The other is what we have just experienced. Every five years Kenyans go to the polls. One side will almost always reject the outcome. They will go to court. A verdict will be passed. Everyone says they accept it and vow to respect it, although one side vehemently disagrees with it.

It always happens thus. Eventually a sort of uneasy truce will prevail. But the political struggles continue unabated.

But Kenyans are not distinguished only by their highly charged, keenly contested elections and penchant for litigation. They probably have the sharpest business sense of any East African nation. They can smell money a long way off and will follow the scent to its source and make sure they get some of it.

It is perhaps for this reason that other East Africans are often wary of their intentions. They fear Kenyan companies will outcompete their own or swallow them, or they will flood their markets with Kenyan products. Or even grab their land.

They sometimes contribute to this view of them as they regard themselves as the big boys of the region and want you to know it. They will say how they have the largest economy, top world athletes, best brains, and many other things.

But to be fair they do not boast too loudly about these things lest they hurt the feelings of highly sensitive neighbours and jeopardise their business chances.

Following the last election, they can make other additions to the list of these typical things. For, instance, they can claim to have had the most orderly, peaceful and transparent election – at least for 99 per cent of the time.

They can say it is proof that African elections are not inherently violent. It also gives the lie to the claim that such violence erupts spontaneously. When it does, we know who are behind it.

It is not ordinary people, although they are usually the ones at the barricades, throwing stones and smashing windows, or burning tyres on the streets.

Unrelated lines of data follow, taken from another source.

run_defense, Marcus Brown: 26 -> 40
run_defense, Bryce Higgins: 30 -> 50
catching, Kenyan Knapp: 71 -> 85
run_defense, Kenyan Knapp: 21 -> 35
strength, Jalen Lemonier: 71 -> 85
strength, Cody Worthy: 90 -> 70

They are the ones who die, get maimed, or arrested and punished.

It is nearly always instigated by leaders. Their followers only respond to the directions they give. When they urge calm, there will be no trouble. But when they give the signal to riot and break things, all hell breaks loose.

Kenyans can also proudly point to their judicial system that works and for which they have respect. Even with the heated and acrimonious political contests whose outcome is nearly always disputed, they turn to the courts first and argue their differences, rather than settle them on the streets.

The most persuasive side (with evidence) wins the argument. Of course, some parties do disagree with court’s decision, but no one has questioned its impartiality or suggested any form of impropriety on the part of the judges.

The judges, too, in reaching their verdict, must weigh many things: the law, the facts and evidence, but also take into account the wellbeing of the nation. They have to resist being dragged into partisan politics or being swayed by loud and noisy clamour from whatever quarter.

So far they have been able to maintain judicial propriety and independence. And each time an election dispute has been brought before the Supreme Court, the court has not only adjudicated as appropriate, it has also set a high bar for the next dispute. With the bar getting higher every time, it is possible to imagine a time when there will be no election petitions.

Beyond a working and trusted judiciary, Kenyans can also boast of other robust institutions. There is, for instance, the civil service that functions and keeps the country going even when the political class bickers endlessly. The economy too is fairly strong enough to survive political paralysis and other political shocks.

President William Ruto inherits all this – the good and the bad, the continually improving, and a huge potential for greater impact at home and in the region. The test will be how he will balance the different strands and how he will harness the enormous possibilities domestically and regionally.

Kenya wields enormous power and influence but has been reluctant to use it outside its business interests. Shall we see a step up to use it a little more in regional diplomacy?

The views expressed in this article are of the writer.